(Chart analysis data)
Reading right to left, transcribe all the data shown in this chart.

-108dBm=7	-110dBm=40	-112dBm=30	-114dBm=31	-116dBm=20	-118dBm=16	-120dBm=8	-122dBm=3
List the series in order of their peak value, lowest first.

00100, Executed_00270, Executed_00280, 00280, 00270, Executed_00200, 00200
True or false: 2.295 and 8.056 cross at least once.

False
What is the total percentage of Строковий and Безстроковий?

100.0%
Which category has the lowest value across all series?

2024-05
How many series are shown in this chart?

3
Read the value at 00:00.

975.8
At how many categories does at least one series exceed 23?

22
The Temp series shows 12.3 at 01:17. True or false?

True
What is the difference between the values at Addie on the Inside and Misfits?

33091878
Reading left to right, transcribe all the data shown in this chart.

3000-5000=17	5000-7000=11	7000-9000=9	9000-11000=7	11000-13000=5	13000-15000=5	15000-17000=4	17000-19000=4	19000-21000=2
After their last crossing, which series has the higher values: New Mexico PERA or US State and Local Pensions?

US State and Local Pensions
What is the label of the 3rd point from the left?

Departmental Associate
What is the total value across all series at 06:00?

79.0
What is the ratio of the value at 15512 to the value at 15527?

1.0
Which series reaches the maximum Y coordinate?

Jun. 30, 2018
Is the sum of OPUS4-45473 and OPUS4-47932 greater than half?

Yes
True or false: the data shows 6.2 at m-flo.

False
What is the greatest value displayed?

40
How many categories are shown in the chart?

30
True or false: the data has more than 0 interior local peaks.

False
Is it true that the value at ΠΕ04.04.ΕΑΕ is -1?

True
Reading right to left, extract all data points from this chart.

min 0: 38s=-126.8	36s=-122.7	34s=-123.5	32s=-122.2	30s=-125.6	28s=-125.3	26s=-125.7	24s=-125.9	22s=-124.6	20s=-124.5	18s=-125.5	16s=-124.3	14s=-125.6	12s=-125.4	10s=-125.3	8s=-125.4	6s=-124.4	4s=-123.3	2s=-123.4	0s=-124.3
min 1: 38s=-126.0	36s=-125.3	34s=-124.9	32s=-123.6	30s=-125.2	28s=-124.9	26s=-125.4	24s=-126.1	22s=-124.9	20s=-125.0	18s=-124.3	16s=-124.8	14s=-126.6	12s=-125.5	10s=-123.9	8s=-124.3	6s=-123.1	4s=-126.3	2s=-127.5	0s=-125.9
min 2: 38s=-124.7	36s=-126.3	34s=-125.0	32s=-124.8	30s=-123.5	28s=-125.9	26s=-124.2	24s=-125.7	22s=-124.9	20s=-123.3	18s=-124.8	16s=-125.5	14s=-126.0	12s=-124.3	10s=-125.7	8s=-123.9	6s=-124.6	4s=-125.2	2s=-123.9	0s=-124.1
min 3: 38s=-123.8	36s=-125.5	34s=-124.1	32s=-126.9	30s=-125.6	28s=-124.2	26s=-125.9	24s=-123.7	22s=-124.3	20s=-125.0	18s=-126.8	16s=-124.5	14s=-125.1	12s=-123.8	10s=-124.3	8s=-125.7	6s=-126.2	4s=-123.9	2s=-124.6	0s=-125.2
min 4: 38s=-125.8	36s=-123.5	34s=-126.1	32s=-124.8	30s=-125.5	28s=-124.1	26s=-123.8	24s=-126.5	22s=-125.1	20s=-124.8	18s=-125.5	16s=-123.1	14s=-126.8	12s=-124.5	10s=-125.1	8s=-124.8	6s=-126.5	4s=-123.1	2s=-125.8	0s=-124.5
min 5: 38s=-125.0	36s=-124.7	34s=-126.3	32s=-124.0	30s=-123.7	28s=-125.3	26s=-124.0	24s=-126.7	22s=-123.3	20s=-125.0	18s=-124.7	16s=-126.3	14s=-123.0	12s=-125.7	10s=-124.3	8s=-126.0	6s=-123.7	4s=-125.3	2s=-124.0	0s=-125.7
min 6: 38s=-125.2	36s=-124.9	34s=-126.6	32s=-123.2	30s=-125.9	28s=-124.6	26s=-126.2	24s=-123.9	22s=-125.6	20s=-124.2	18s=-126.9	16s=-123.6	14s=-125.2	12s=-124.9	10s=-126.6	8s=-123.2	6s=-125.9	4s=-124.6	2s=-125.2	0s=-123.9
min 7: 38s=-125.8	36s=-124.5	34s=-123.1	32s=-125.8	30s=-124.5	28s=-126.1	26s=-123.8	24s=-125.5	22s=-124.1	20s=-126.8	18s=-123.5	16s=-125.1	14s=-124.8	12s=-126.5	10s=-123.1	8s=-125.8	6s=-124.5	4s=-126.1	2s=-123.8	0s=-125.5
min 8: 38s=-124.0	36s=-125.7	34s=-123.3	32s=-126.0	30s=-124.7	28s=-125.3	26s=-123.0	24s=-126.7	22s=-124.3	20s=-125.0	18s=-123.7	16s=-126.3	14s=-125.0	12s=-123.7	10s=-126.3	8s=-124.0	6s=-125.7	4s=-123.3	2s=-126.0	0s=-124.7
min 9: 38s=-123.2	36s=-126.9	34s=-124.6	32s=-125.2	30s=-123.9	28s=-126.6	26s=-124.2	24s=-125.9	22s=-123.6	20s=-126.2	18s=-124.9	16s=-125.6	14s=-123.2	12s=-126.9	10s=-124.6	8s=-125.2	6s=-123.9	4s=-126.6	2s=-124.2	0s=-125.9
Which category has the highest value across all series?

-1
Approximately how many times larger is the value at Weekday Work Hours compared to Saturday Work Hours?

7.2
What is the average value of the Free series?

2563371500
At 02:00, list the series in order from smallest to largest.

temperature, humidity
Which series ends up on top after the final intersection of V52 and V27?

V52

Task instructions.
Pull out every line above that contains the string "their" and copy those lines. Uppercase and lowercase must match.

The answer.
List the series in order of their peak value, lowest first.
After their last crossing, which series has the higher values: New Mexico PERA or US State and Local Pensions?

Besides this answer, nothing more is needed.